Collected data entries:
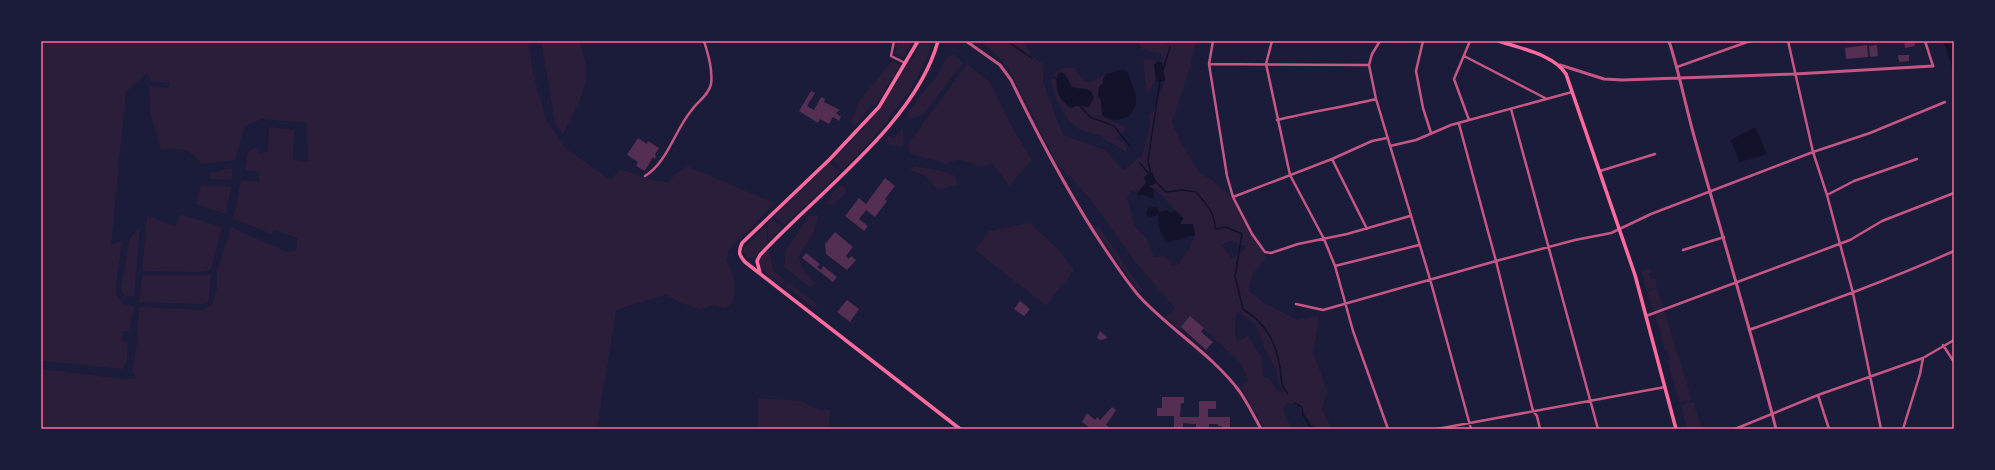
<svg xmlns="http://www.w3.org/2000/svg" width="1995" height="470" viewBox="0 0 1995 470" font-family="Manrope,sans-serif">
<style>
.green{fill:#2a1e3b;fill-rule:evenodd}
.water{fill:#12122b}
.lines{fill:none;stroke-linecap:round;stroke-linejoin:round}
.stream{stroke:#12122b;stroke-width:1.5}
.building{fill:#542f53}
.minor{stroke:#c65784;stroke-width:2.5}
.tertiary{stroke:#c65784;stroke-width:3}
.secondary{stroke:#ff6b9d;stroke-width:3.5}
.neatline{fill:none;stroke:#ff6b9d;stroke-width:1.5}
</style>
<rect width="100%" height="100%" fill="#1b1b3a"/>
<path class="green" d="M41 41H528L533 73 546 119 565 148 611 180 620 169 656 181 669 182 674 175 687 166 775 203 728 251 727 261C735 273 737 291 731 305L724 308 715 305 700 309 680 303 666 295 616 310 597 429H41V369L123 379 137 378 132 372 137 342 139 307 204 310 212 304 217 288V272L231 227 287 252 296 251 297 238 274 229 272 234 233 219 241 180 259 182V172L245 170 248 152 255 147 260 154 268 151 269 127 294 130 293 160 308 162 307 123 262 119 245 126 235 160 202 164C187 148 183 148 161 150L150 111 149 86 168 88 169 83 150 81 147 72 126 92 111 245 122 241 115 293 124 305 134 306 129 332 123 331 122 341 128 342 127 360 123 369 41 361Z
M541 41H579C595 82 581 97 563 134L555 124Z
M897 41H913L903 58 895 54Z
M921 41 932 45C914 95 879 132 843 170L833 160 865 127 882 106 904 70 915 55Z
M979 41H1024L1031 55 1044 65 1043 82 1063 135 1105 150 1123 170 1142 156 1150 125 1149 114 1154 111 1165 80 1161 54 1142 49 1138 41H1164L1166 44H1171L1169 41H1196L1190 68 1172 122 1181 143 1200 173 1212 180 1237 201 1263 250 1266 259 1252 275 1249 291 1263 302 1297 320 1318 316 1319 323 1313 351 1327 391 1322 409 1332 429H1316L1297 405 1287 403 1283 410 1292 429H1265L1241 388 1248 379 1239 361 1191 317 1180 329 1166 318 1167 315 1169 316 1175 308 1136 263 1093 203 1074 180 1059 167 1008 68 992 50ZM1146 183 1158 192 1183 218 1180 224 1187 225 1195 235 1191 245 1179 264 1172 266 1164 256 1154 257 1148 240 1135 226 1127 199 1132 190 1137 193ZM1230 241 1237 243 1239 246 1247 245 1244 250 1232 258 1222 245ZM1236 311 1254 323 1262 340 1264 349 1276 369 1279 384 1285 395 1278 391 1269 378 1263 377 1261 356 1253 345 1248 334 1246 338 1237 340 1235 333Z
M955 54 963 63 923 115 908 120 907 114 927 87 935 79 947 57Z
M1143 59H1155L1156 80 1147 94Z
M891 62H895L900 66 875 106 872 104 855 126 851 122 859 101Z
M967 64 990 82 1013 129 1032 160 1009 186 993 164 978 167C966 160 959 157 947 164L910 154 907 145Z
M1063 68H1075L1083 80 1089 82 1106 74 1103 79V83L1099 87 1098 97 1101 100 1102 115C1107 119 1119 124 1125 127V130L1116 138 1124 143 1127 150 1126 152 1098 135 1080 130 1068 120 1056 99 1051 81 1055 73ZM1069 80 1072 87 1088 89 1092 92 1089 106H1076Z
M902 126 904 136 903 147 887 144 885 141 889 136 894 138 900 131Z
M830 162 840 172 785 225 774 217Z
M914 166 943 171 955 176 958 185 938 190 925 176 910 170Z
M232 168V180L211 179 210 173Z
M201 185 231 187 226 214 196 204Z
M843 185 847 192 833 205 827 204 834 190Z
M180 214 222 227 211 270 200 272 142 271 147 215 175 227Z
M819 215 813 234 798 258 804 270 816 284 811 288 784 267 786 250 809 216Z
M772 219 783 227 769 241 767 224Z
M1030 223 1058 249 1074 270 1046 306 975 250 989 231Z
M140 226 134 297 125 296 121 290 129 240Z
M766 226 768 243 754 257 747 258 743 251 744 248Z
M1098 226 1143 291 1140 293 1095 229Z
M769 249 773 270 785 280 782 285 764 271 759 265 761 257Z
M1650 269 1652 272 1649 274 1651 279 1655 278 1657 287 1647 291 1641 271Z
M142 275H211L209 301 203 304 139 302Z
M788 282 816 303 817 310 785 286Z
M1657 288 1664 309 1654 312 1648 292Z
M1664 310 1692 400 1680 402 1679 401 1668 360 1670 359 1667 350H1665L1655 314Z
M758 398 801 401 820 410H830L829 429H758Z
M1693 402 1702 429H1687L1681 405Z"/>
<path class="water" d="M1943 41H1954V72Z
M1158 62H1162L1165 80 1160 82 1156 80 1154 65Z
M1122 70 1128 72C1132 91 1144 99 1128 117 1118 120 1111 122 1102 115L1101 100 1098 97 1099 87 1103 83V79L1106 74Z
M1061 72 1065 74 1072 87C1081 91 1089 85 1094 97L1089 107 1076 106 1071 108C1058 99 1054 89 1058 74Z
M1755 127 1767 154 1739 162 1731 140Z
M1152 172 1157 183 1149 186 1153 189 1154 199 1145 195 1138 196 1137 193 1146 183 1144 177Z
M1156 207 1159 212 1167 210 1171 213 1174 210 1183 218 1181 224H1193L1195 235 1168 242C1160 234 1158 226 1158 215L1150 217 1146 214 1148 208Z"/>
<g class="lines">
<path class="stream" d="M1007 41 1032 58
M1163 70 1170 47
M1054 77 1058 81
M1079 105 1090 117 1114 126 1130 146
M1140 163 1149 174
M1151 174 1148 160 1160 81
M1154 180 1166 192 1181 190 1196 192C1205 203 1216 214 1215 229L1226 227 1242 234 1235 276 1243 309C1266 324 1275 340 1280 367 1282 378 1279 383 1287 393
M1294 403 1302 407 1303 415 1312 429"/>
</g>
<path class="building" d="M1904 41H1914L1915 46 1905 48Z
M1867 45 1868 57 1846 59 1845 48Z
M1877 45 1878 56 1870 57 1869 46Z
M1898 55H1909V61L1899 62Z
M811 91 815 93 807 106 814 110 821 97 825 99 824 102 840 110 836 113 841 117 839 121 833 117 829 124 820 119 818 123 799 111Z
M638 138 647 144 648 141 659 148 655 154 656 157 655 159 653 157 645 171 636 166 638 162 627 155Z
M885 178 895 186 885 199 887 201 875 217 866 210 859 219 868 226 864 231 845 216 859 198 866 204Z
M835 232 853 247 846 256 849 259 851 256 856 260 847 270 826 254 825 244Z
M806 253 820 264 817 267 821 270 823 266 837 277 833 282 802 258Z
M847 300 859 309 850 322 837 312Z
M1020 301 1030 309 1024 316 1014 309Z
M1190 316 1204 328 1201 332 1213 342 1206 350 1181 327Z
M1100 331 1107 337 1105 339 1100 340 1097 338Z
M1162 397H1184V403H1181L1180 417H1199V401H1216V409H1208V417H1230V429H1222V426H1218V424H1209V429H1196V424L1183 423V429H1174V416H1157V408H1162Z
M1112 407 1116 410 1106 425 1110 428 1109 429H1091L1082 422 1087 413 1095 420 1097 417 1100 420Z"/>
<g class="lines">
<path class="minor" d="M894 41 891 56 905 63
M1213 41 1209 64 1227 176 1233 197 1252 234 1265 252 1271 253 1298 244 1347 234 1410 216
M1272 41 1266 64 1290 175 1324 239 1335 266 1353 331 1388 429
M1380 41 1372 54 1369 65 1376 99 1430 279 1471 429
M1423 41 1416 71 1423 108 1431 133
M1788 41 1813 152 1827 195 1853 293 1881 429
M1925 41 1933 66
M1464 56 1545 98
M1209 64 1369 65
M1677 67 1750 41
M1511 109 1598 429
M1277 120C1310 112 1343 107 1376 99
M1469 120 1454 79 1470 41
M1459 124 1496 261 1533 411 1537 416 1540 429
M1390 146 1416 140 1451 125 1572 92
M1332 159 1367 229
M1600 171 1655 154
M645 176C667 163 675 130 691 111 697 102 709 95 711 84 713 70 708 54 704 41
M1827 195 1854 181 1917 159
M1233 197 1332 159 1372 141 1387 138
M1683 250 1724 237
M1335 266 1419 245
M1296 304 1323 310 1496 261 1575 240 1611 233 1651 214 1813 152 1870 133 1945 102
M1646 316 1850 240 1882 221 1954 193
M1749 330C1819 305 1887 281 1954 251
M1943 345 1954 362
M1818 395 1829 429
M1437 429 1665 387
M1735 429 1818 395 1923 358 1954 340
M1903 429 1920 374 1923 358"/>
<path class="tertiary" d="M966 41 1000 65 1011 80C1039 138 1069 195 1105 249 1116 265 1126 281 1139 296 1170 330 1212 354 1240 392 1248 404 1254 416 1261 429
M1669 41C1680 75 1686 109 1696 143 1723 239 1752 333 1776 429
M1560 65 1604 79 1622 80 1795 74 1933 66"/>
<path class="secondary" d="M918 41 879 107 830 159 742 243C738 252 739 255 745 262L960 429
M1499 41C1521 49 1553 54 1566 74L1635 275 1676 429
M760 273 757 261 760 255C816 194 916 123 938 41"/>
</g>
<rect width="1995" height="470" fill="none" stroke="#1b1b3a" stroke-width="84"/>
<rect x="42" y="42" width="1911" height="386" class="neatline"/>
</svg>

What to produce: In the entries, find the line containing "M760 273 757" and output it and all remaining lines exactly.

Task solution:
M760 273 757 261 760 255C816 194 916 123 938 41"/>
</g>
<rect width="1995" height="470" fill="none" stroke="#1b1b3a" stroke-width="84"/>
<rect x="42" y="42" width="1911" height="386" class="neatline"/>
</svg>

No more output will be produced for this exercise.